* _Text excerpt_:

● ● ●

Dick Tracy (1945) Starring: Morgan Conway, Anne
Jeffreys, Mike Mazurki, Jane Greer. Directed by William Berke. Screenplay by Eric
Taylor. Based on the comic strip "Dick Tracy" created by Chester
Gould, distributed by Chicago Tribune-New York News Syndicate (Oct 4, 1931--).
Produced by Herman Schlom. Run time: 61 minutes. Black and White. USA. Drama,
Police, Film Noir
While Warren Beatty’s Dick Tracy (1995) big budget
adaptation might be the best-known film bearing the name of Chester Gould’s
famous police detective, it is not the first film version. In 1937, Republic
Pictures made the first of four serials based on the comic strip, starring Ralph
Byrd.
In 1945, after paying $10,000 for the rights, RKO Pictures hired Broadway actor Morgan Conway to play the character in the first of four films, this one called, Dick Tracy. The film is not based on an existing Dick Tracy story and was made on a low budget.
The film opens late one night. Schoolteacher Dorothy
Stafford (Mary Currier) is murdered on a city sidewalk on her way home, her
throat apparently slit with a knife. Despite dinner plans with his girlfriend, Tess
Truehart (Anne Jeffreys), police detective Dick Tracy (Morgan Conway) and his
right-hand man, Pat Patton (Lyle Latell), are assigned to the case.

● ● ●

* _Supplied data_:
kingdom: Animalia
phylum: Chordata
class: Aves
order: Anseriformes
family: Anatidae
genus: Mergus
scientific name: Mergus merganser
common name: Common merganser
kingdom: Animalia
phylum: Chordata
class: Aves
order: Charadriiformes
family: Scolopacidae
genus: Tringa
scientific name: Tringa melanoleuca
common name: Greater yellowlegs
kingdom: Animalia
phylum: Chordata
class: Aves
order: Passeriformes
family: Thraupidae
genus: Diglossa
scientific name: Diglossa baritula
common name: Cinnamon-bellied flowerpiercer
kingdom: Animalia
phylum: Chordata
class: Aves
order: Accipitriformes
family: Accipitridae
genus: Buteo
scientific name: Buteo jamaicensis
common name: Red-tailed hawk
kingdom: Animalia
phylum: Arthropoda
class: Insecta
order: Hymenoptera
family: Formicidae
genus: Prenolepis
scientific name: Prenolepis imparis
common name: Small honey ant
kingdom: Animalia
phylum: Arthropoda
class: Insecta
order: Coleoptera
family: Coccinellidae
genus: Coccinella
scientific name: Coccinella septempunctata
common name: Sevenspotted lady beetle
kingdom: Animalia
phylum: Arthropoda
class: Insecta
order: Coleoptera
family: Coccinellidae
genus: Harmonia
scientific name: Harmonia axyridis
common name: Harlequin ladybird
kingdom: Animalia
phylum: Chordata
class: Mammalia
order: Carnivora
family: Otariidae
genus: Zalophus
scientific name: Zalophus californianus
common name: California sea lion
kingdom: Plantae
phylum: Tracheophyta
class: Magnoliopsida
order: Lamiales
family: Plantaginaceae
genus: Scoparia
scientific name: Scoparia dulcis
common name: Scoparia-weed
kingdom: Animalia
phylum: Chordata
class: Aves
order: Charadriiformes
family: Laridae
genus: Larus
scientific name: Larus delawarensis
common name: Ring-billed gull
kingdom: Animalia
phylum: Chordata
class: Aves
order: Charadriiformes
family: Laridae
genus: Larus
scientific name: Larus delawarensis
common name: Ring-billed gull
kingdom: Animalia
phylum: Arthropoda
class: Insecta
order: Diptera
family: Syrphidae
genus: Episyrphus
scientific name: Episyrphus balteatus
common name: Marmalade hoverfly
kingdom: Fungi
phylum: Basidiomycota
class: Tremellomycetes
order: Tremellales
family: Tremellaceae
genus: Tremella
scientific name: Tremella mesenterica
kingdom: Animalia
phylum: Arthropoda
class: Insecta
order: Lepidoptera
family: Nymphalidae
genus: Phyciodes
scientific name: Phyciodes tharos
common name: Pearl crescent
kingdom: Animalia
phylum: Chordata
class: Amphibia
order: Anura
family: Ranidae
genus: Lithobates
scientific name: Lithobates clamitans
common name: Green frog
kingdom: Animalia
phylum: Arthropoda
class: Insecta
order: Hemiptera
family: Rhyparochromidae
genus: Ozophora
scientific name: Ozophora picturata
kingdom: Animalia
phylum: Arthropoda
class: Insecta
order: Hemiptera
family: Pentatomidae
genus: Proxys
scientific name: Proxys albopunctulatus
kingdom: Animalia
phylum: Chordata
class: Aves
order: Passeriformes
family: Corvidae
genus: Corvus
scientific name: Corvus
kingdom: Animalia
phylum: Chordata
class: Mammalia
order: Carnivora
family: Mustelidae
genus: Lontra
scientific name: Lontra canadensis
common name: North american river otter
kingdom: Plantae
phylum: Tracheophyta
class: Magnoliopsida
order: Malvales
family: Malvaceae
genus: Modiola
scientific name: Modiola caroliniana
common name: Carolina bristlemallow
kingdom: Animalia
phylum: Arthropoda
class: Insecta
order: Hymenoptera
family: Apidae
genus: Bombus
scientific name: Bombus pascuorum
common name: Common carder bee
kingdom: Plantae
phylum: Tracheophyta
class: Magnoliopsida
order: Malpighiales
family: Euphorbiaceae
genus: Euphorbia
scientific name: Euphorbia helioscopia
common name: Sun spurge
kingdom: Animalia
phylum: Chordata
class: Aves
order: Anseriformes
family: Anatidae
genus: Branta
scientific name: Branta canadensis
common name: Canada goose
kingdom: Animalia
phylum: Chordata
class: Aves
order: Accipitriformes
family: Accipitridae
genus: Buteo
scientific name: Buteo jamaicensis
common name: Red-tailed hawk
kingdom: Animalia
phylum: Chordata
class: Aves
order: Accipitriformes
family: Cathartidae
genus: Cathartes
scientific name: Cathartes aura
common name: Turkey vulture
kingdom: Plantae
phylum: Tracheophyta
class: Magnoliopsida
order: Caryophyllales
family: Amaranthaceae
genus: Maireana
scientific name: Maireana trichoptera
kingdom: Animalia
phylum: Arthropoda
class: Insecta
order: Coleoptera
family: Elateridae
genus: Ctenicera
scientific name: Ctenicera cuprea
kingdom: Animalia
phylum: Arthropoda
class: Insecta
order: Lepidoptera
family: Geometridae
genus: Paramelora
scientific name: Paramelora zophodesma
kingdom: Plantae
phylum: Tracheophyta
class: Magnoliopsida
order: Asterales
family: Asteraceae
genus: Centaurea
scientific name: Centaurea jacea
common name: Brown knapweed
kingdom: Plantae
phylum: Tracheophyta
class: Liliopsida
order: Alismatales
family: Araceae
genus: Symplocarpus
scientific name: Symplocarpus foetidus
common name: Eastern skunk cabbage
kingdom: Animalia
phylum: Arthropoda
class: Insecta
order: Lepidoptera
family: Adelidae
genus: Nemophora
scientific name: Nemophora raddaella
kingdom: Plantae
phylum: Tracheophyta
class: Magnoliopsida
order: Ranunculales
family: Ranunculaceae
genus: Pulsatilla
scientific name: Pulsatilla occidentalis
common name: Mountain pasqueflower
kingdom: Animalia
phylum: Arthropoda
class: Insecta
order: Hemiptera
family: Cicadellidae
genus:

● ● ●

* _What the task requires_: In the text on Dick Tracy (1945), rewrite the paragraph beginning "In 1945, after paying $10,000" as a bulleted list that keeps its main facts.

* _Complete output_:
- RKO Pictures paid $10,000 for the rights in 1945.
- It hired Broadway actor Morgan Conway to play Dick Tracy in the first of four films, titled Dick Tracy.
- The film is not based on an existing Dick Tracy story.
- It was made on a low budget.